Published on 16.12.2024
Linda-Maria Varris is a designer and design researcher. In her work, she combines social equality and feminism with contemporary design practices, while being particularly interested in the hidden narratives within design. Linda-Maria Varris has a bachelor’s degree in Industrial and Digital Product Design from the Estonian Academy of Arts, and she has also supplemented her studies at the Berlin University of the Arts. In 2022, Varris’ urinary catheter fastening device (in collaboration with Henry Markus Gregory and Liisa Lepik) won the Grand Prix at the Estonian Design Awards, as well as the Bruno Product Design Award. She currently works as a lecturer in design methods at the Estonian Academy of Arts Department of Product Design.
When talking about tampons and menstrual pads, an image of a carefree and cheerful girl dressed in white skipping through a meadow in bloom might come to mind. Consequently, in store the hand also reaches first for the packaging imitating nature, decorated with green fields and daisies.

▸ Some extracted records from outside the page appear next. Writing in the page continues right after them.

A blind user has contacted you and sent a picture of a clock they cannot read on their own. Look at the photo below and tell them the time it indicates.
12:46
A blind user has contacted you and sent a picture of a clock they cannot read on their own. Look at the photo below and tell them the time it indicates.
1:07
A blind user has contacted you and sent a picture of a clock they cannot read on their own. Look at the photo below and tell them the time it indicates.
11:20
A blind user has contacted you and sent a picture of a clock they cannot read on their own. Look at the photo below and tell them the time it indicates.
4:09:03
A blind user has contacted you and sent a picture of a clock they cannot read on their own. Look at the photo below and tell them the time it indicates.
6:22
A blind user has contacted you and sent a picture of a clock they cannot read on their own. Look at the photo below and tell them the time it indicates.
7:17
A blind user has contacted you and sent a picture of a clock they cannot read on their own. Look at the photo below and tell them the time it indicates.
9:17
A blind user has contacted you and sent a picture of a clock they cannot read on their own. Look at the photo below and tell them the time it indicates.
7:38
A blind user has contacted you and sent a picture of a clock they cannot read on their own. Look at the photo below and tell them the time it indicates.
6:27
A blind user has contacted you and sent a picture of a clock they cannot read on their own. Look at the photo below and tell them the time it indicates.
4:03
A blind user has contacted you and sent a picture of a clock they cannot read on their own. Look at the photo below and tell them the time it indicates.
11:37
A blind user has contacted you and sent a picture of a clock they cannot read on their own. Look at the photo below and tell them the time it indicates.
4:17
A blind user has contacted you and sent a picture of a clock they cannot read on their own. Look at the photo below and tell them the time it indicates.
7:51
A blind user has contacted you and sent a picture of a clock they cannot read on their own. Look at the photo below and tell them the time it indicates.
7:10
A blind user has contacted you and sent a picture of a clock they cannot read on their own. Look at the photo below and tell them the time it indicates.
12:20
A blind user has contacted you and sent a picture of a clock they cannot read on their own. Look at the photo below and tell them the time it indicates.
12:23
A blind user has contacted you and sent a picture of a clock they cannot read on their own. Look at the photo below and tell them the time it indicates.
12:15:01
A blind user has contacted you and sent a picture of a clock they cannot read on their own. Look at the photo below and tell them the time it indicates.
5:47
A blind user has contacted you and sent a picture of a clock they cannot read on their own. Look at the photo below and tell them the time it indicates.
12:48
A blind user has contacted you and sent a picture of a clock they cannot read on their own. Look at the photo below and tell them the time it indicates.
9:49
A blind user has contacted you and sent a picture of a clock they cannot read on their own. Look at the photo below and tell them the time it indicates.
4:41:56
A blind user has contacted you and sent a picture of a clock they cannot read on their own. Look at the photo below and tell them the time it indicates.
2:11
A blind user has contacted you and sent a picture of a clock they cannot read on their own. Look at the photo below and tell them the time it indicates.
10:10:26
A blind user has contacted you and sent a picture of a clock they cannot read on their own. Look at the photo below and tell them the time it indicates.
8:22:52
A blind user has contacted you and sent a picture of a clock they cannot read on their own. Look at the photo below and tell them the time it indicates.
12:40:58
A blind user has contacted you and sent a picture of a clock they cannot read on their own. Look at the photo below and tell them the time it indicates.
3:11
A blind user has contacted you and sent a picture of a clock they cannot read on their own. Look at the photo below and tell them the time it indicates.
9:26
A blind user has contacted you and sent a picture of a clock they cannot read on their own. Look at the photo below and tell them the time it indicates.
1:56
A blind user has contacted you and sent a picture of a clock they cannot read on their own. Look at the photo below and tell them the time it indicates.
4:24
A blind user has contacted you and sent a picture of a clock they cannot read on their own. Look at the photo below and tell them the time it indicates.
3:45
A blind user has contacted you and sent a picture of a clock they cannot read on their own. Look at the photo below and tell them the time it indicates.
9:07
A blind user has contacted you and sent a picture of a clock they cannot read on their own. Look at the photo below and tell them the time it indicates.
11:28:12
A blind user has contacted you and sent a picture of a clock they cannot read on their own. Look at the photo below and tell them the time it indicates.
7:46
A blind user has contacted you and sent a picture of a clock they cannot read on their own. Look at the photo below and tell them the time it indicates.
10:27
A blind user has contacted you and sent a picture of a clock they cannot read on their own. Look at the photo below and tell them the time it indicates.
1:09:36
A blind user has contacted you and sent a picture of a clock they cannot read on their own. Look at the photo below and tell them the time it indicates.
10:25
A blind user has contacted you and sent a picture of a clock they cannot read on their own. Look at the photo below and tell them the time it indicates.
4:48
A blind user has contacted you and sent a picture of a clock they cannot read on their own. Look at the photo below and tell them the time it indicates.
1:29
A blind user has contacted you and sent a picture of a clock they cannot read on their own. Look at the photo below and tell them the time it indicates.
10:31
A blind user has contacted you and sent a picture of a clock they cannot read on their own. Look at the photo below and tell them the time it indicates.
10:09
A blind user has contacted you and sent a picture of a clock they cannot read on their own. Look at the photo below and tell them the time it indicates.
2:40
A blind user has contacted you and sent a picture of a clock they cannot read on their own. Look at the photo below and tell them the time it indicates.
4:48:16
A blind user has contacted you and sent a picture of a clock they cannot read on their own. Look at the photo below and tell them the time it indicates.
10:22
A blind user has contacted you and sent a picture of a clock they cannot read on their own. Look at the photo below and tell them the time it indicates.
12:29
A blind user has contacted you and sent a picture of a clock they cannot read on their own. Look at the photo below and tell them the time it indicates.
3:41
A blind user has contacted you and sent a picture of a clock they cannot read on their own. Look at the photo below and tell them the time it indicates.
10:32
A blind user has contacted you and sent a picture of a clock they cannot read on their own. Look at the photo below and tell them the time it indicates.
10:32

Menstruation is the body’s natural process, yet these packages often end up in the darkest corners of the shopping cart, and at the checkout they somehow tend to get tucked away under other products. Most women are probably familiar with this taboo, but can we also grasp the broader impact of this stigma on the history, nature, and availability of menstrual products?
According to Aristotle, the universe, and therefore also human existence, is divided into two opposing halves, defined by ten contradictory pairs.1 He similarly distinguishes between the sexes, attributing the so-called darker half, characterised by the body or material to the female, while seeing the male, guided by reason, as the enlightener and creator.2 As the female is positioned on the darker side, so is her body and everything that relates to it. This way of thinking persisted for the next millennia until the mid-19th century, when the women’s movement began to quietly raise its head, gradually breaking down outdated stigmas and perceptions to this day. One of them being the menstrual taboo.
In 1993, Judith Butler criticised in her book Bodies That Matter the modern perception of seeing the body as an object, emphasising that the social ideal or norm attributed to it is almost impossible to achieve. Such ideals have been established by groups in positions of power to help define what is ‘progressive’ and ‘viable’ in society.3 Although Butler uses this theory to make observations on the performativity of gender, it also provides a good framework for analysing menstruation and the stigma associated with it. The menstrual taboo is also a social construction, as it has been perceived as something deviant in society, along with the menstruating body which has been regarded as an abnormal object rather than a human characteristic. Consequently, at least once a month, women are deprived of the image of a normal body – a social illusion.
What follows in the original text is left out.